During my time in Iran, I had seen why this is so. Life is hard. So much is denied (though can be got, through a lively black market or with one eye trained to the back of one's head): free speech, alcohol, mixed-sex parties, dating, extramarital lovemaking, dancing, certain types of music, satellite dishes and, for women, of course, dressing as they'd like. But lack of personal freedoms is not Iranians' only burden. Add gross economic mismanagement, rampant corruption, relentless inflation and an unemployment rate as high as 20 percent, and what you get is an economically struggling citizenry with few of the social outlets meant to make such difficulties of life bearable.
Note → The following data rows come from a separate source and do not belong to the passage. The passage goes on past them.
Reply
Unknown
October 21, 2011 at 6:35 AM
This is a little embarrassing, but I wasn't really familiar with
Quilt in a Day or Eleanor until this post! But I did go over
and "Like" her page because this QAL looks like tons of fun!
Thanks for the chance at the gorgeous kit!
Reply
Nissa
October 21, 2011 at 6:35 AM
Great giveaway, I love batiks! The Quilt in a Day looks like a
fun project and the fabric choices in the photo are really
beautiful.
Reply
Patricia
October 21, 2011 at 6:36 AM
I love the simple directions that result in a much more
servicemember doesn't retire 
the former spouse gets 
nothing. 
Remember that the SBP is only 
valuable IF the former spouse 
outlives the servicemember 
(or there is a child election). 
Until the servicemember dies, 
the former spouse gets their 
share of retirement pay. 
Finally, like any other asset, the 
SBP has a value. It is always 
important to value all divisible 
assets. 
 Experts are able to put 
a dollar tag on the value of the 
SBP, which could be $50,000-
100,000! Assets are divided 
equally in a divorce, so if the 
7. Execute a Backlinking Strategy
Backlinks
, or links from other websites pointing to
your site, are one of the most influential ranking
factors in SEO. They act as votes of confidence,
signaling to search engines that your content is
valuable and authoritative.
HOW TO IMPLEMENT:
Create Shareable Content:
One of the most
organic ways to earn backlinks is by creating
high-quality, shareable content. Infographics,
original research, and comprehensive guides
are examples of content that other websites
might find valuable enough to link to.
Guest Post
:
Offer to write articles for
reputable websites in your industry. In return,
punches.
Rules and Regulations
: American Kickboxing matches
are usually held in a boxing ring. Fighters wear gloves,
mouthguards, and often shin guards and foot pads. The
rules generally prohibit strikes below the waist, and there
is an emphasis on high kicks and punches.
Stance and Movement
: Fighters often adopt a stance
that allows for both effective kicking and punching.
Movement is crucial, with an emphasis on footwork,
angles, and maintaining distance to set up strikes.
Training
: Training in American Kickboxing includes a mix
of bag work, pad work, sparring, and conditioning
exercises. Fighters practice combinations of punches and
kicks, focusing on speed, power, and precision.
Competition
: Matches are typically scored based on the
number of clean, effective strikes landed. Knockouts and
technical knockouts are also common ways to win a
Friday it is my cousin's turn to elect a president and try, as those blessed with even the smallest morsel of democracy do, to create a government that does not depress him. But like so many of his fellow citizens, he plans not to vote. Iranians have watched their once fabulously popular, reformist president, Mohammed Khatami, who was swept into office in an election that brought out nearly 90 percent of the population, and in whose presidency resided so many hopes of greater political and social freedoms, end his second term nearly impotent in the face of Iran's hard-liner clerics. It is these unelected mullahs, led by Ayatollah Ali Khamenei, who have the final say over the actions of all elected officials and who wield ultimate control over most institutions of government.
This time, voter turnout is expected to be as low as 30 percent. Seven candidates are in the running, with cleric Hashemi Rafsanjani, the former president and revolutionary leader, widely expected to win. Many reformists in the country have called for a voter boycott to signal rejection of the entire system of government. But those people who choose not to vote on Friday are more likely do so, like my cousin, out of sheer disillusionment and lack of hope. "Reformists, conservatives. They are all the same," he wrote to me the other day. "It's just a game they play to keep us busy. What is the difference between Dracula and any other vampire? They are all out to drain your blood." And so he waits for some outside force to effect change in his country, for our president, perhaps, to choose his.
I had hoped to be in Tehran this week, to take walks and argue with my cousin. But I wasn't able to make it. Though half Iranian, I am also the product of an American father and must apply for a visa to visit Iran. This year, for reasons unknown, I was denied that visa and access to my family, as I have been for most of my life as a result of war, politics or revolution.
So for now, but only, I hope, for now: no more Ab-e-Taliban for me, no democracy for my cousin.